After evaluating and explaining the possible risks and benefits of unilateral ESP block, the patient consented to the intervention. The premedication consisted of intravenous midazolam 1 mg and intravenous fentanyl 0.05 mg. He was placed in a sitting position under standard American Society of Anesthesiologists monitoring. Using an aseptic technique, a high frequency (12 MHz) linear-array transducer (Sonosite, M-turbo, FujiFilmSonosite, Seoul, Korea) was placed in a longitudinal parasagittal orientation, approximately 3 cm from the midline, to identify the plane between the T3–T4 transverse process (TP) and the overlying erector spinae muscle (ESM).

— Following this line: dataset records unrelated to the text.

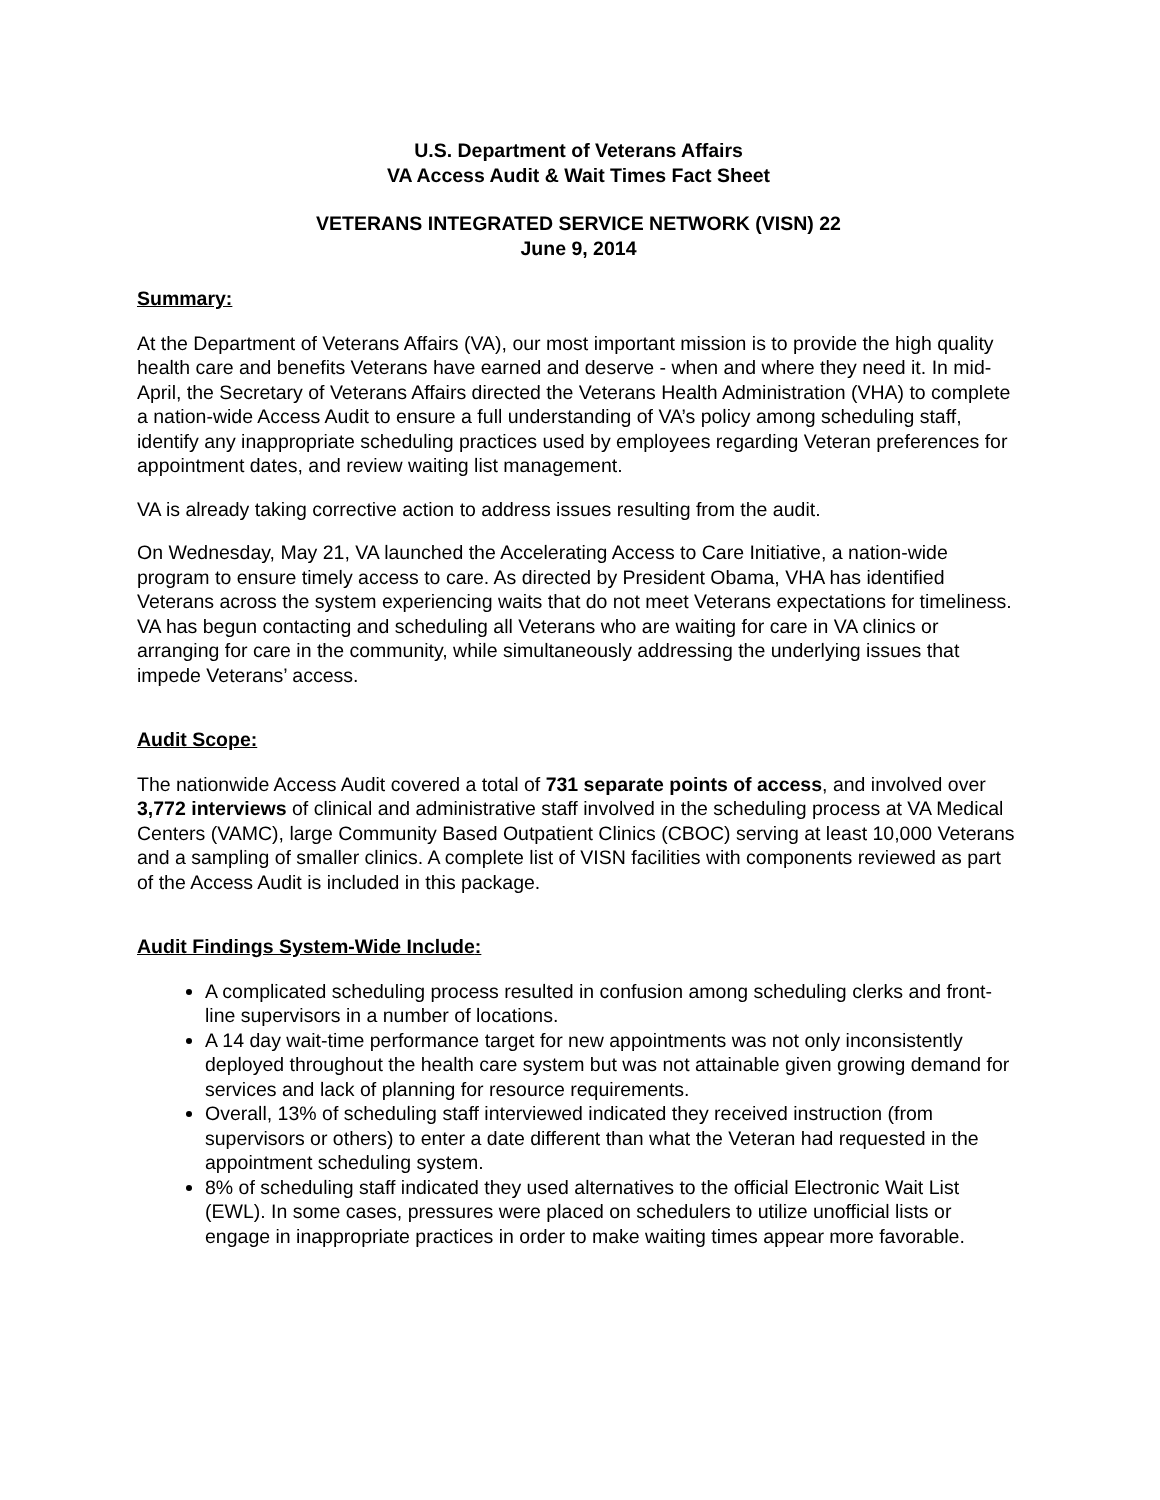U.S. Department of Veterans Affairs
VA Access Audit & Wait Times Fact Sheet
VETERANS INTEGRATED SERVICE NETWORK (VISN) 22
June 9, 2014
Summary:
At the Department of Veterans Affairs (VA), our most important mission is to provide the high quality health care and benefits Veterans have earned and deserve - when and where they need it. In mid-April, the Secretary of Veterans Affairs directed the Veterans Health Administration (VHA) to complete a nation-wide Access Audit to ensure a full understanding of VA’s policy among scheduling staff, identify any inappropriate scheduling practices used by employees regarding Veteran preferences for appointment dates, and review waiting list management.
VA is already taking corrective action to address issues resulting from the audit.
On Wednesday, May 21, VA launched the Accelerating Access to Care Initiative, a nation-wide program to ensure timely access to care. As directed by President Obama, VHA has identified Veterans across the system experiencing waits that do not meet Veterans expectations for timeliness. VA has begun contacting and scheduling all Veterans who are waiting for care in VA clinics or arranging for care in the community, while simultaneously addressing the underlying issues that impede Veterans’ access.
Audit Scope:
The nationwide Access Audit covered a total of 731 separate points of access, and involved over 3,772 interviews of clinical and administrative staff involved in the scheduling process at VA Medical Centers (VAMC), large Community Based Outpatient Clinics (CBOC) serving at least 10,000 Veterans and a sampling of smaller clinics. A complete list of VISN facilities with components reviewed as part of the Access Audit is included in this package.
Audit Findings System-Wide Include:
A complicated scheduling process resulted in confusion among scheduling clerks and front-line supervisors in a number of locations.
A 14 day wait-time performance target for new appointments was not only inconsistently deployed throughout the health care system but was not attainable given growing demand for services and lack of planning for resource requirements.
Overall, 13% of scheduling staff interviewed indicated they received instruction (from supervisors or others) to enter a date different than what the Veteran had requested in the appointment scheduling system.
8% of scheduling staff indicated they used alternatives to the official Electronic Wait List (EWL). In some cases, pressures were placed on schedulers to utilize unofficial lists or engage in inappropriate practices in order to make waiting times appear more favorable.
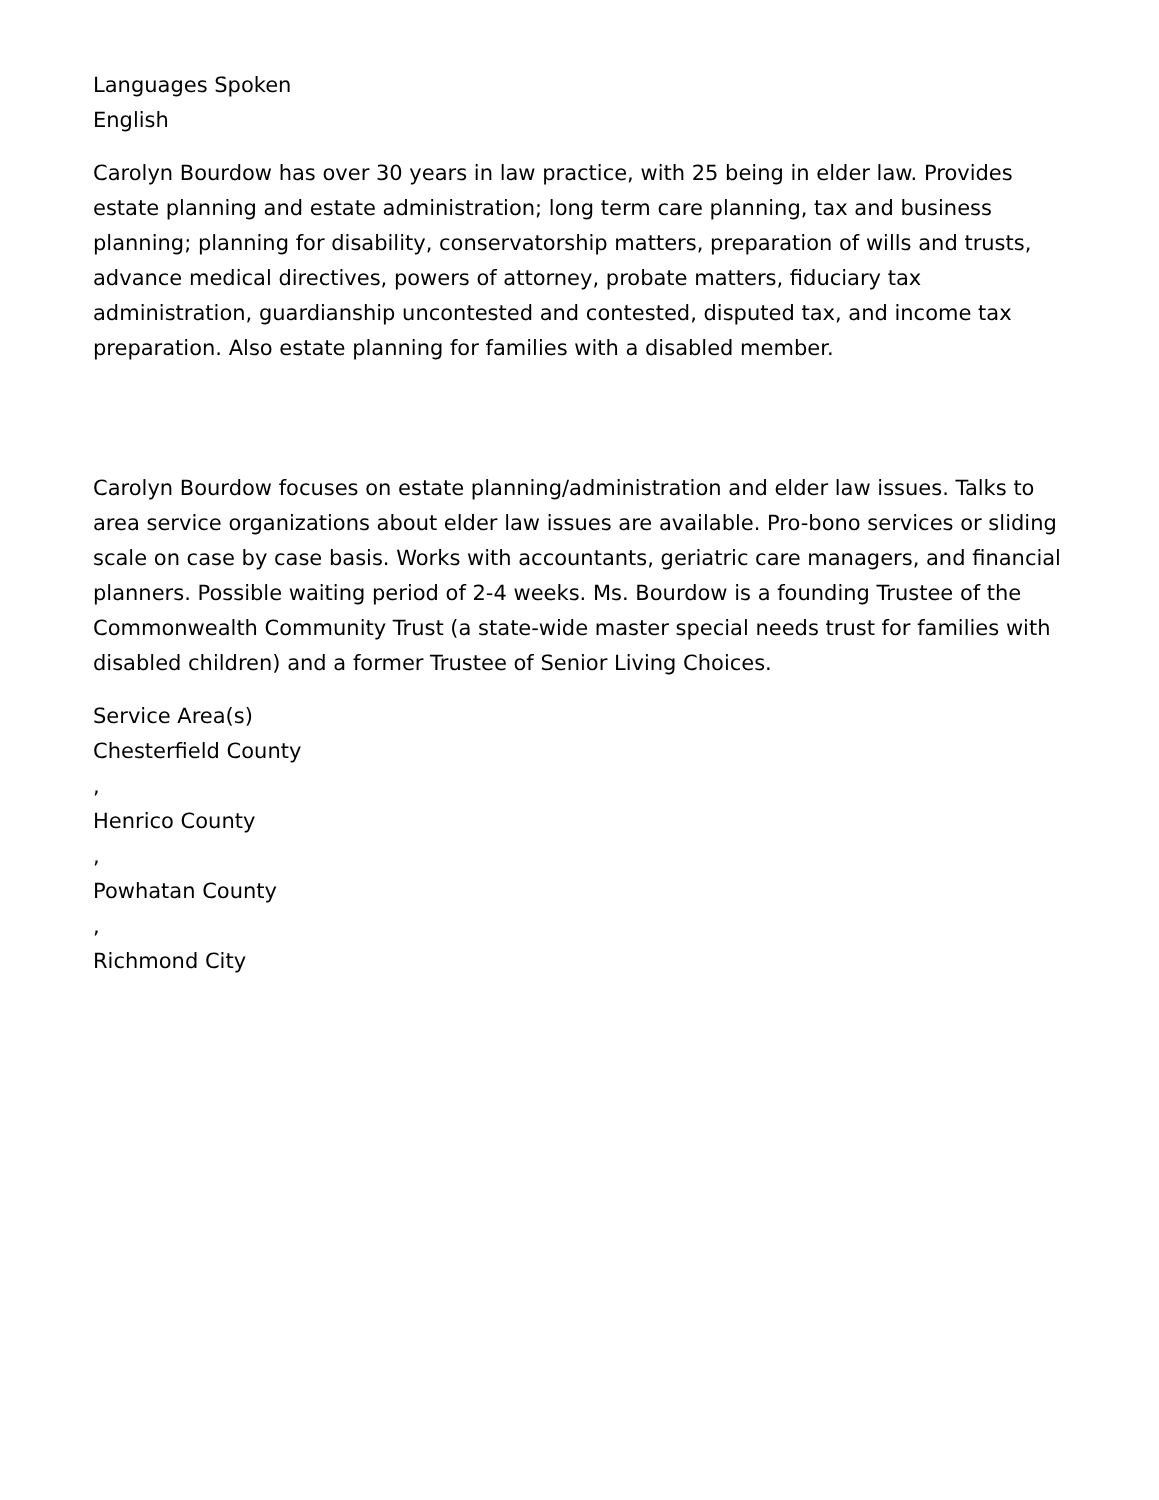Languages Spoken
English
Carolyn Bourdow has over 30 years in law practice, with 25 being in elder law. Provides estate planning and estate administration; long term care planning, tax and business planning; planning for disability, conservatorship matters, preparation of wills and trusts, advance medical directives, powers of attorney, probate matters, fiduciary tax administration, guardianship uncontested and contested, disputed tax, and income tax preparation. Also estate planning for families with a disabled member.
Carolyn Bourdow focuses on estate planning/administration and elder law issues. Talks to area service organizations about elder law issues are available. Pro-bono services or sliding scale on case by case basis. Works with accountants, geriatric care managers, and financial planners. Possible waiting period of 2-4 weeks. Ms. Bourdow is a founding Trustee of the Commonwealth Community Trust (a state-wide master special needs trust for families with disabled children) and a former Trustee of Senior Living Choices.
Service Area(s)
Chesterfield County
,
Henrico County
,
Powhatan County
,
Richmond City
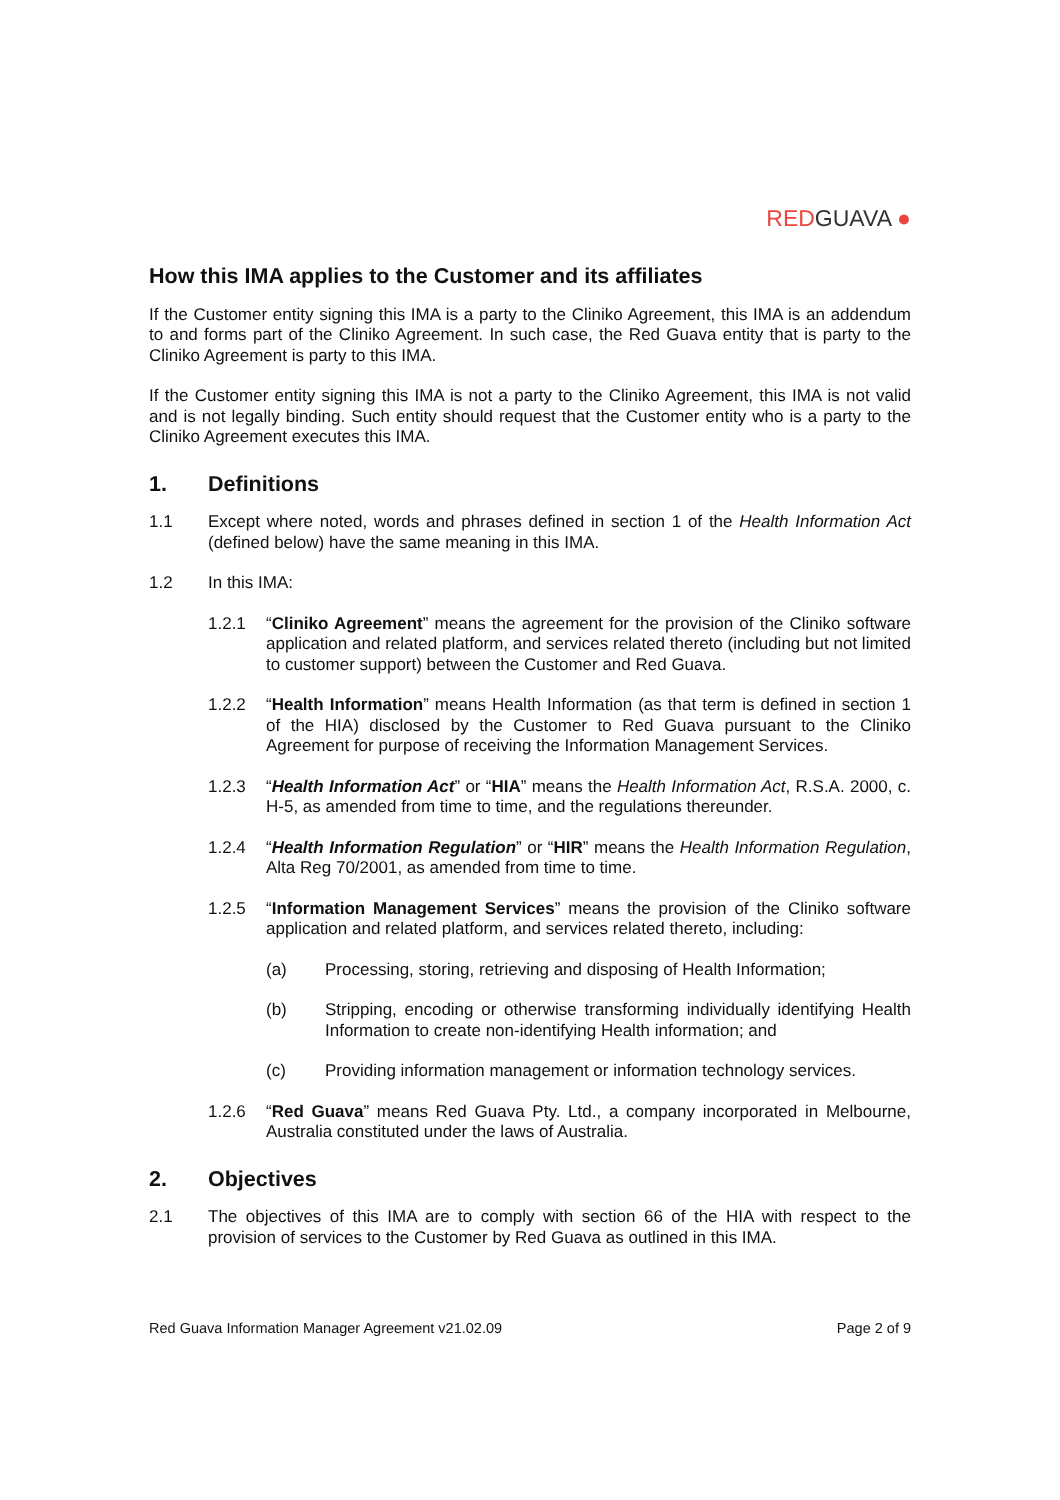RED GUAVA ●
How this IMA applies to the Customer and its affiliates
If the Customer entity signing this IMA is a party to the Cliniko Agreement, this IMA is an addendum to and forms part of the Cliniko Agreement. In such case, the Red Guava entity that is party to the Cliniko Agreement is party to this IMA.
If the Customer entity signing this IMA is not a party to the Cliniko Agreement, this IMA is not valid and is not legally binding. Such entity should request that the Customer entity who is a party to the Cliniko Agreement executes this IMA.
1. Definitions
1.1 Except where noted, words and phrases defined in section 1 of the Health Information Act (defined below) have the same meaning in this IMA.
1.2 In this IMA:
1.2.1 “Cliniko Agreement” means the agreement for the provision of the Cliniko software application and related platform, and services related thereto (including but not limited to customer support) between the Customer and Red Guava.
1.2.2 “Health Information” means Health Information (as that term is defined in section 1 of the HIA) disclosed by the Customer to Red Guava pursuant to the Cliniko Agreement for purpose of receiving the Information Management Services.
1.2.3 “Health Information Act” or “HIA” means the Health Information Act, R.S.A. 2000, c. H-5, as amended from time to time, and the regulations thereunder.
1.2.4 “Health Information Regulation” or “HIR” means the Health Information Regulation, Alta Reg 70/2001, as amended from time to time.
1.2.5 “Information Management Services” means the provision of the Cliniko software application and related platform, and services related thereto, including:
(a) Processing, storing, retrieving and disposing of Health Information;
(b) Stripping, encoding or otherwise transforming individually identifying Health Information to create non-identifying Health information; and
(c) Providing information management or information technology services.
1.2.6 “Red Guava” means Red Guava Pty. Ltd., a company incorporated in Melbourne, Australia constituted under the laws of Australia.
2. Objectives
2.1 The objectives of this IMA are to comply with section 66 of the HIA with respect to the provision of services to the Customer by Red Guava as outlined in this IMA.
Red Guava Information Manager Agreement v21.02.09 Page 2 of 9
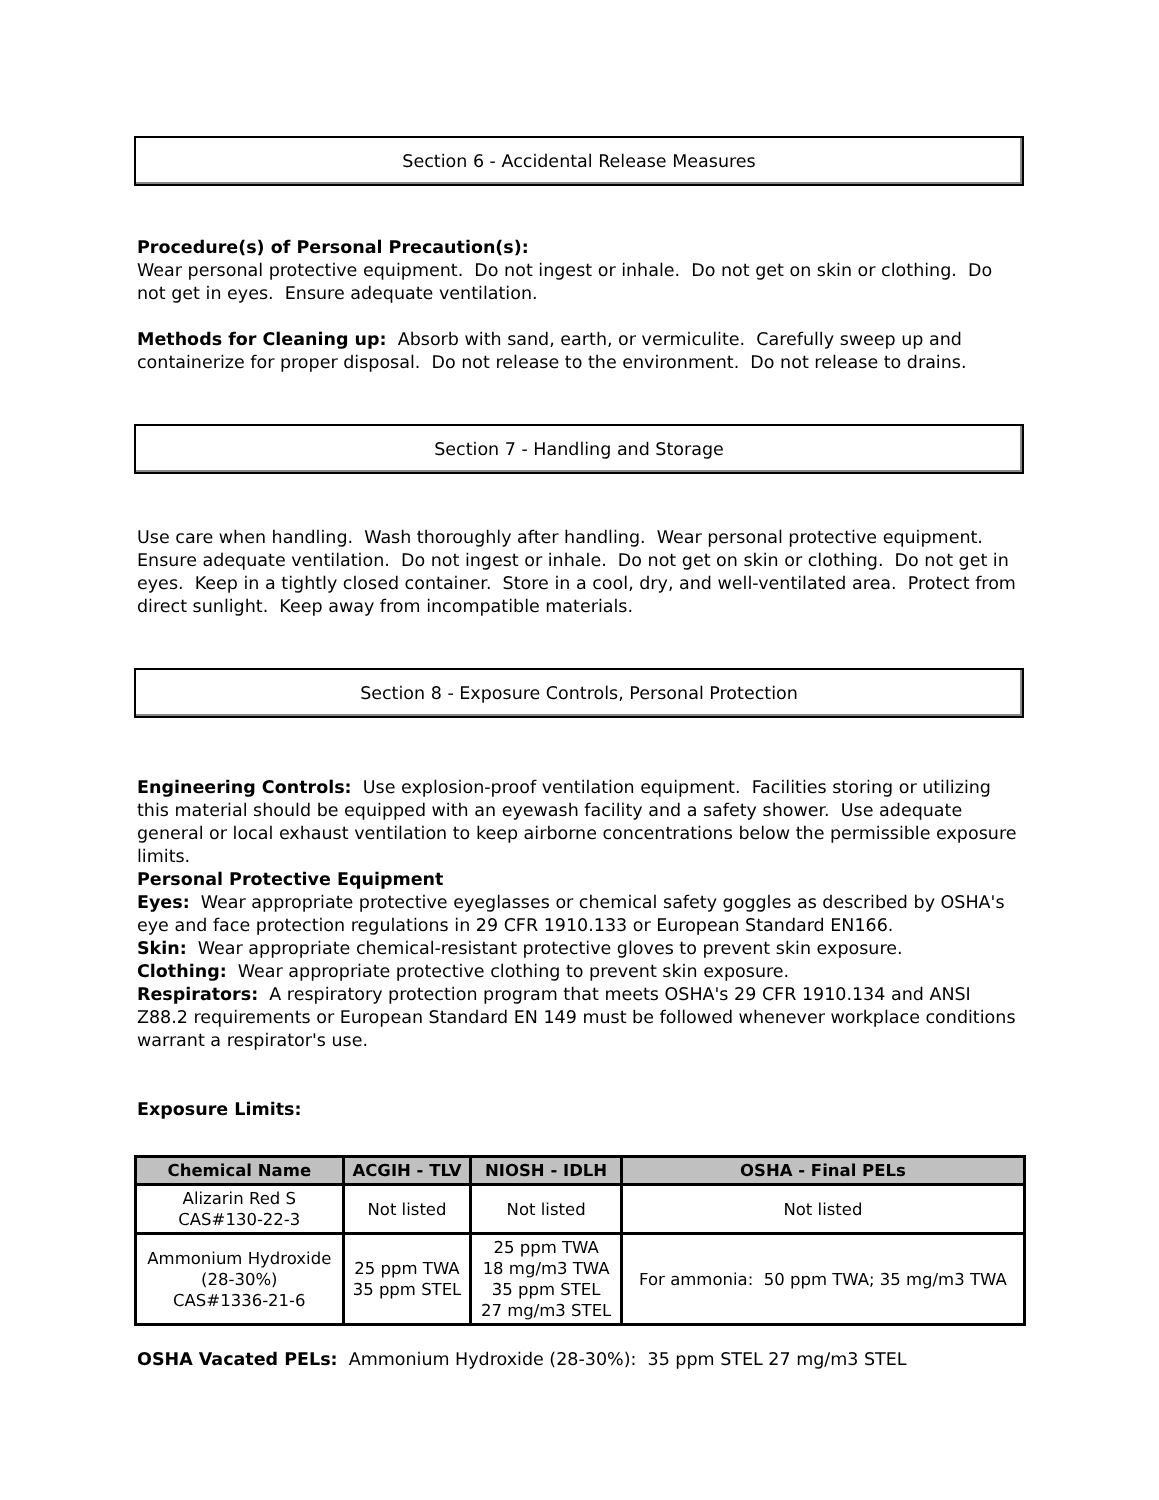Section 6 - Accidental Release Measures
Procedure(s) of Personal Precaution(s):
Wear personal protective equipment. Do not ingest or inhale. Do not get on skin or clothing. Do not get in eyes. Ensure adequate ventilation.
Methods for Cleaning up: Absorb with sand, earth, or vermiculite. Carefully sweep up and containerize for proper disposal. Do not release to the environment. Do not release to drains.
Section 7 - Handling and Storage
Use care when handling. Wash thoroughly after handling. Wear personal protective equipment. Ensure adequate ventilation. Do not ingest or inhale. Do not get on skin or clothing. Do not get in eyes. Keep in a tightly closed container. Store in a cool, dry, and well-ventilated area. Protect from direct sunlight. Keep away from incompatible materials.
Section 8 - Exposure Controls, Personal Protection
Engineering Controls: Use explosion-proof ventilation equipment. Facilities storing or utilizing this material should be equipped with an eyewash facility and a safety shower. Use adequate general or local exhaust ventilation to keep airborne concentrations below the permissible exposure limits.
Personal Protective Equipment
Eyes: Wear appropriate protective eyeglasses or chemical safety goggles as described by OSHA's eye and face protection regulations in 29 CFR 1910.133 or European Standard EN166.
Skin: Wear appropriate chemical-resistant protective gloves to prevent skin exposure.
Clothing: Wear appropriate protective clothing to prevent skin exposure.
Respirators: A respiratory protection program that meets OSHA's 29 CFR 1910.134 and ANSI Z88.2 requirements or European Standard EN 149 must be followed whenever workplace conditions warrant a respirator's use.
Exposure Limits:
| Chemical Name | ACGIH - TLV | NIOSH - IDLH | OSHA - Final PELs |
| --- | --- | --- | --- |
| Alizarin Red S CAS#130-22-3 | Not listed | Not listed | Not listed |
| Ammonium Hydroxide (28-30%) CAS#1336-21-6 | 25 ppm TWA 35 ppm STEL | 25 ppm TWA 18 mg/m3 TWA 35 ppm STEL 27 mg/m3 STEL | For ammonia: 50 ppm TWA; 35 mg/m3 TWA |
OSHA Vacated PELs: Ammonium Hydroxide (28-30%): 35 ppm STEL 27 mg/m3 STEL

After local anesthesia (LA) with 2% lidocaine, a continuous ESP block was performed via insertion of a 100-mm needle (Contiplex C, B. Braun Medical Inc., Bethlehem, PA, USA) in-plane to the ultrasound beam, in the caudal-to-cranial direction to contact the posterior aspect of the T4 TP.
Correct needle tip position was confirmed by hydrodissection with 3 mL of LA and visualization of the linear fluid spread, which lifted the ESM from the TP. Thereafter, 20 mL of 0.375% ropivacaine was injected and a perineural catheter was inserted 6 cm beyond the needle tip [Figure 2]. The catheter position was confirmed by hydrodissection with 5 mL of LA. The catheter was fixed in-plane with skin adhesive (Histoacryl, B. Braun, Melsungen, Germany) and a sterile dressing.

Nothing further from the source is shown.